▸ **Document text**
= Beginning of Section =

## Quickstart
In this notebook, we are going to showcase how to build a post-hoc explainer agreement neural network. We will break up
this quickstart into the following sections:
- Load Data
- Create Model
- Create Explainers
- Create Disagreement Loss
- Train Model
- Save Model
- Evaluate Model

In [1]:
import torch
from torch.optim import SGD, Adam, AdamW

import pear

# Define constants
dataset = "californiahousing"
batch_size = 64
model_cfg = {"name": "mlp",
             "width": 100,
             "depth": 3}
optimizer = "adamw"
lr = 5e-3
weight_decay = 2e-4
explainers = ["vanilla_gradients", "integrated_gradients"]
disagreement_lambda = 0.25
disagreement_mu = 0.5
epochs = 3

### Load Data

In [2]:
# Get data
loader_train, loader_test, num_classes = pear.get_data(dataset,
                                                       batch_size,
                                                       data_path="../pear/datasets")
input_dim = loader_train.dataset.data.shape[1]
num_training_data = loader_train.dataset.data.shape[0]
num_testing_data = loader_test.dataset.data.shape[0]
print(f"{dataset} dataset with {num_training_data} training samples and {num_testing_data} testing samples"
      f" and {input_dim} features and "
      f"{torch.unique(torch.tensor(loader_train.dataset.targets), return_counts=True)} classes.")

californiahousing dataset with 15475 training samples and 5159 testing samples and 8 features and (tensor([0, 1]), tensor([7686, 7789])) classes.


### Create Model

In [3]:
# Create a model
model = pear.get_model(model_cfg, input_dim, num_classes)
pytorch_total_params = sum(p.numel() for p in model.parameters())
print(f"This {model_cfg['name']} has {pytorch_total_params / 1e3:0.3f} thousand parameters.")

This mlp has 21.302 thousand parameters.


### Create Explainers (and optimizer)

In [4]:
# Get an optimizer
params = model.parameters()
if optimizer == "sgd":
    optim = SGD(params, lr=lr, weight_decay=weight_decay, momentum=0.9)
elif optimizer == "adam":
    optim = Adam(params, lr=lr, weight_decay=weight_decay)
elif optimizer == "adamw":
    optim = AdamW(params, lr=lr, weight_decay=weight_decay)

# Create two explainers for the loss
explainer_a = pear.get_explainer(explainers[0], model, torch.tensor(loader_train.dataset.data))
explainer_b = pear.get_explainer(explainers[1], model, torch.tensor(loader_train.dataset.data))

# Initialize LIME and SHAP for evaluation
lime = pear.get_explainer("lime", model, torch.tensor(loader_train.dataset.data))
shap = pear.get_explainer("shap", model, torch.tensor(loader_train.dataset.data))

### Create Disagreement Loss

In [5]:
# get a metric and define a loss function
disagreement_loss_fn = pear.DisagreementLoss(explainer_a, explainer_b, disagreement_mu)

= End of Section =

▸ **Dataset extract**
= Beginning of Section =

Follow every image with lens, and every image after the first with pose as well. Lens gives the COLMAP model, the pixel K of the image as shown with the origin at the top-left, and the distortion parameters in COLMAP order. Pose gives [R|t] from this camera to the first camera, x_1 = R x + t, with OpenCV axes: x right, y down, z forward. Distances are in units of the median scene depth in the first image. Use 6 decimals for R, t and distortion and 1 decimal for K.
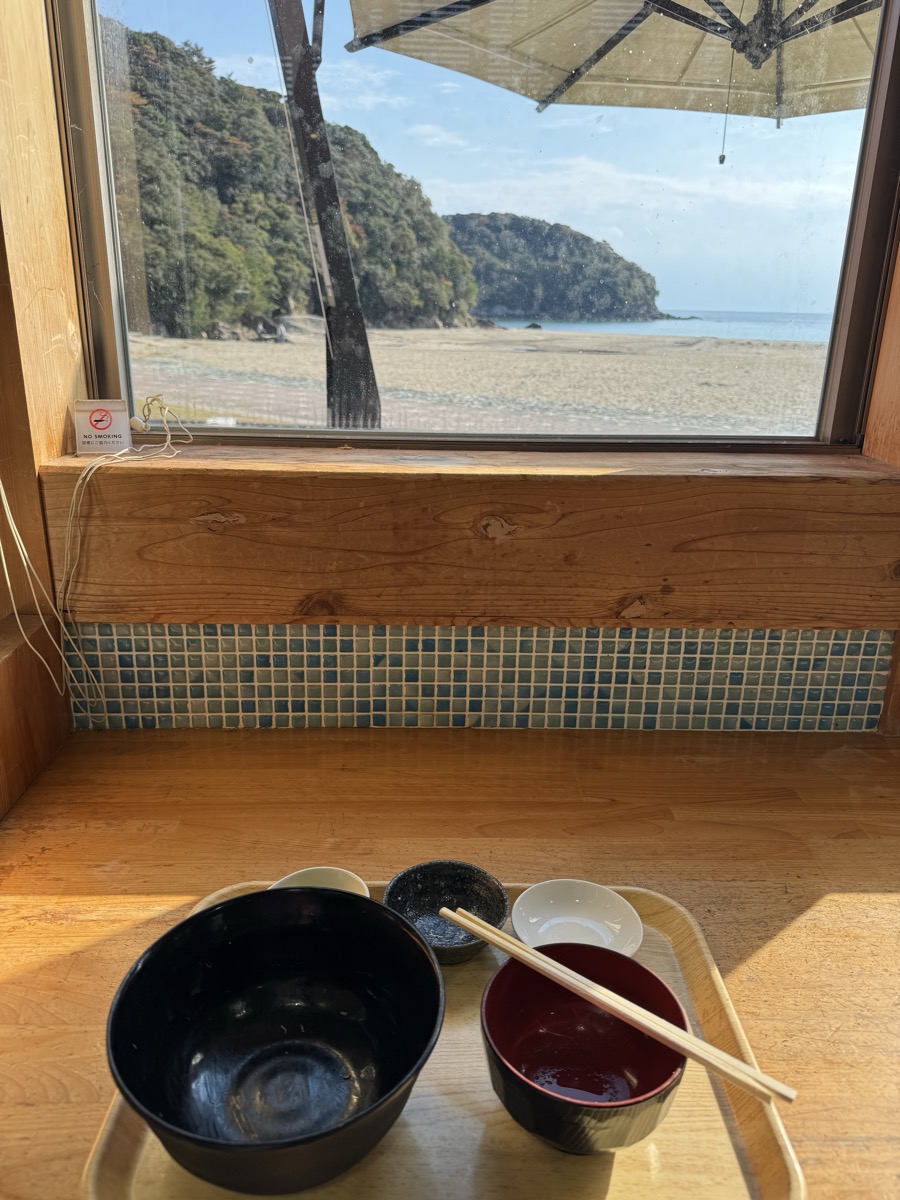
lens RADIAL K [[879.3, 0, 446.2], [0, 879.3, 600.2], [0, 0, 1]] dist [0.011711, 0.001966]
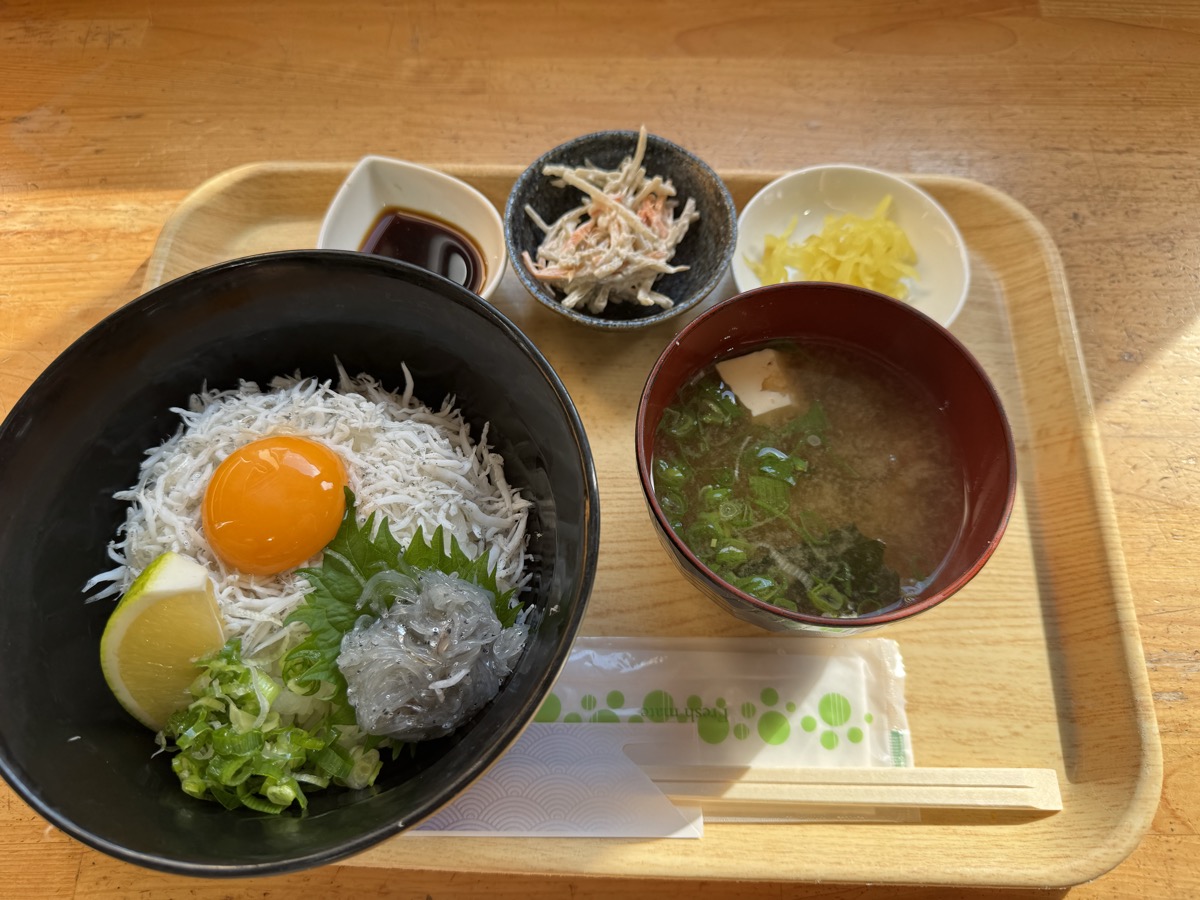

= End of Section =

▸ **Problem 1**
Update the quickstart notebook from "### Create Explainers" to "AdamW(params, lr=lr, weight_decay=weight_decay)", replacing "weight_decay" with "wd" everywhere it occurs in that span.
▸ **Problem 2**
Write the next part of the quickstart notebook on building an explainer agreement network, picking up after its last line.

▸ **Written response 1**
### Create Explainers (and optimizer)

In [4]:
# Get an optimizer
params = model.parameters()
if optimizer == "sgd":
    optim = SGD(params, lr=lr, wd=wd, momentum=0.9)
elif optimizer == "adam":
    optim = Adam(params, lr=lr, wd=wd)
elif optimizer == "adamw":
    optim = AdamW(params, lr=lr, wd=wd)

▸ **Written response 2**
current_disagreement_lambda = 0

### Train Model

In [6]:
# TODO: set up tqdm
# Training loop
for epoch in range(epochs):
    _ = model.train_loop(trainloader=loader_train,
                         disagreement_lambda=current_disagreement_lambda,
                         optimizer=optim,
                         task_loss_fn=torch.nn.CrossEntropyLoss(),
                         disagreement_loss_fn=disagreement_loss_fn)
    evaluation_on_train_data = model.evaluate_balanced(loader_train,
                                                       task_loss_fn=torch.nn.CrossEntropyLoss(),
                                                       disagreement_loss_fn=disagreement_loss_fn)
    evaluation_on_test_data = model.evaluate_balanced(loader_test,
                                                      task_loss_fn=torch.nn.CrossEntropyLoss(),
                                                      disagreement_loss_fn=disagreement_loss_fn)

    print(f"epoch {epoch:2d} | "
          f"task loss {evaluation_on_train_data['task_loss']:.4f} | "
          f"disagree loss {evaluation_on_train_data['disagreement_loss']:.4f} | "
          f"train bal acc {(evaluation_on_train_data['acc_0'] + evaluation_on_train_data['acc_1']) / 2:.2f} | "
          f"test bal acc {(evaluation_on_test_data['acc_0'] + evaluation_on_test_data['acc_1']) / 2:.2f} | "
          )

    disagreement_vals = pear.get_disagreement_values(loader_train, explainer_a, explainer_b, disagreement_k=5)
    eval_str = f""
    for k in disagreement_vals.keys():
        eval_str += f"{k}: {disagreement_vals[k]:.4f} | "
    print(eval_str)

    disagreement_vals = pear.get_disagreement_values(loader_test, explainer_a, explainer_b, disagreement_k=5)
    eval_str = f""
    for k in disagreement_vals.keys():
        eval_str += f"{k}: {disagreement_vals[k]:.4f} | "
    print(eval_str)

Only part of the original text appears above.